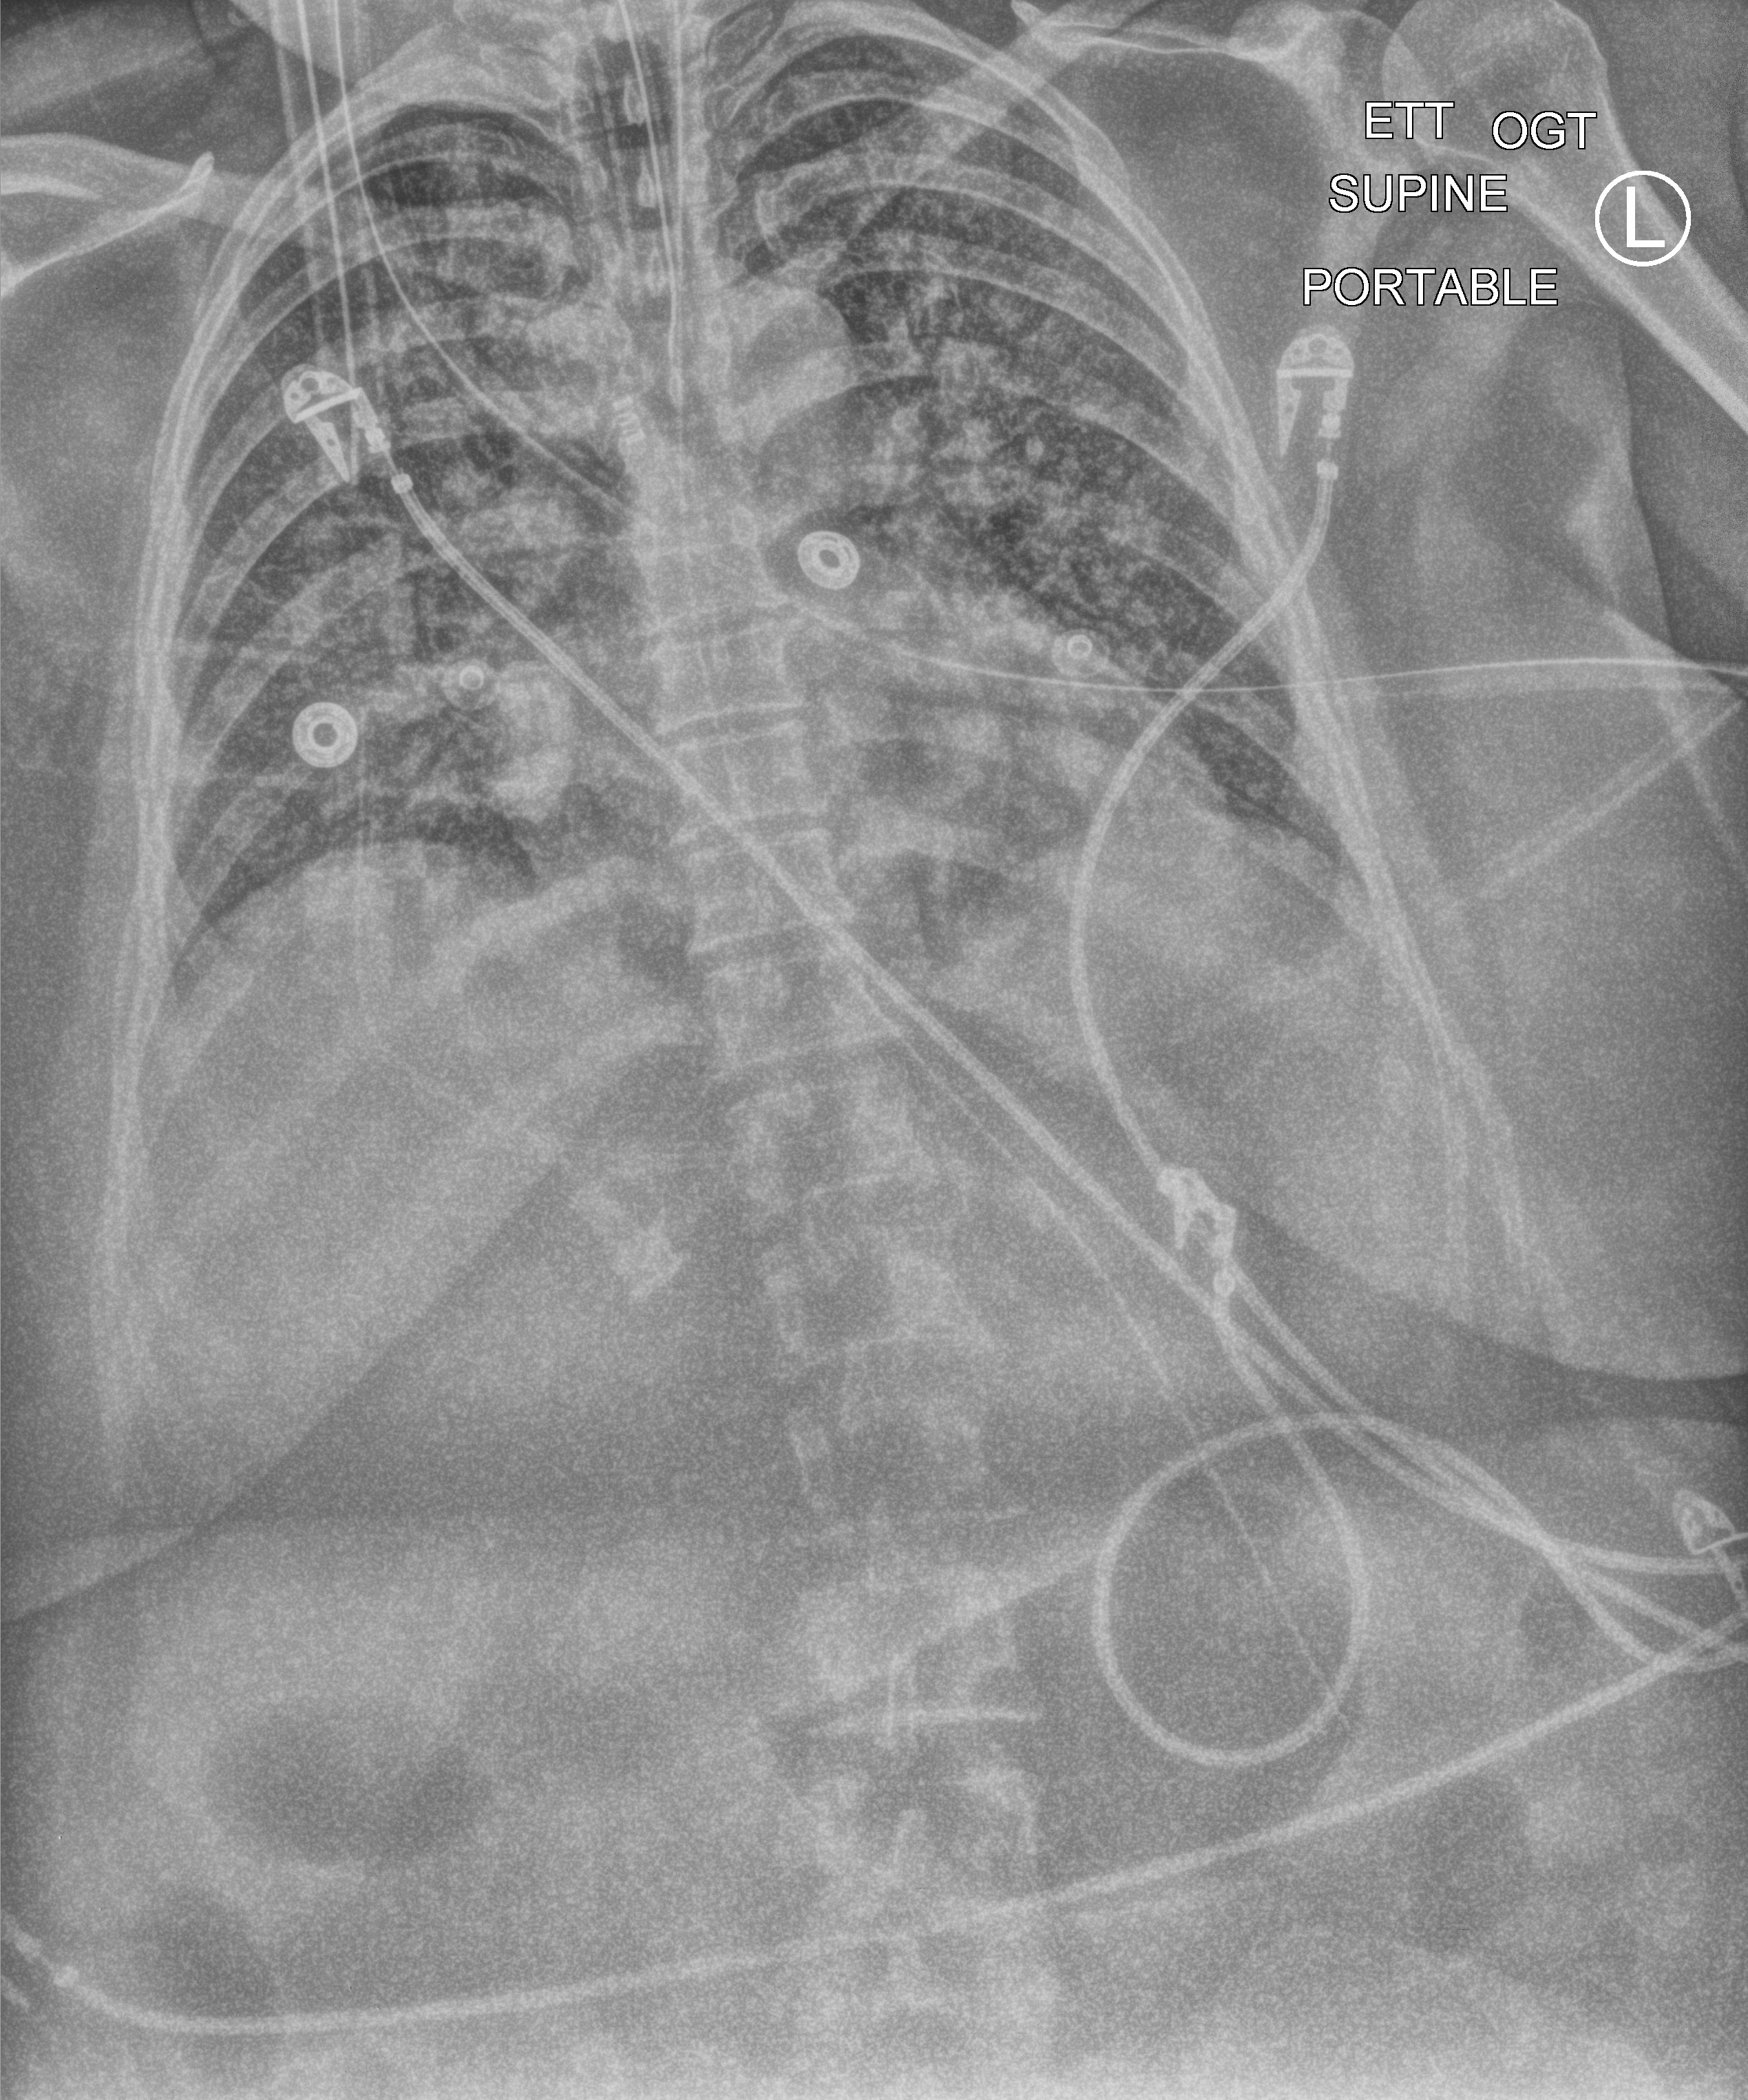
Chest X-ray (portable). Female patient hospitalised with COVID-19, age 18–59 years.
Hospital-stay facts (about this admission, not read from this image; timing relative to this image not recorded):
- hypertension (admission record): yes
- smoking status (admission record): never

....

The answer consists of every line above in which the word "admission" occurs.

[EXERCISE RESPONSE]
Hospital-stay facts (about this admission, not read from this image; timing relative to this image not recorded):
- hypertension (admission record): yes
- smoking status (admission record): never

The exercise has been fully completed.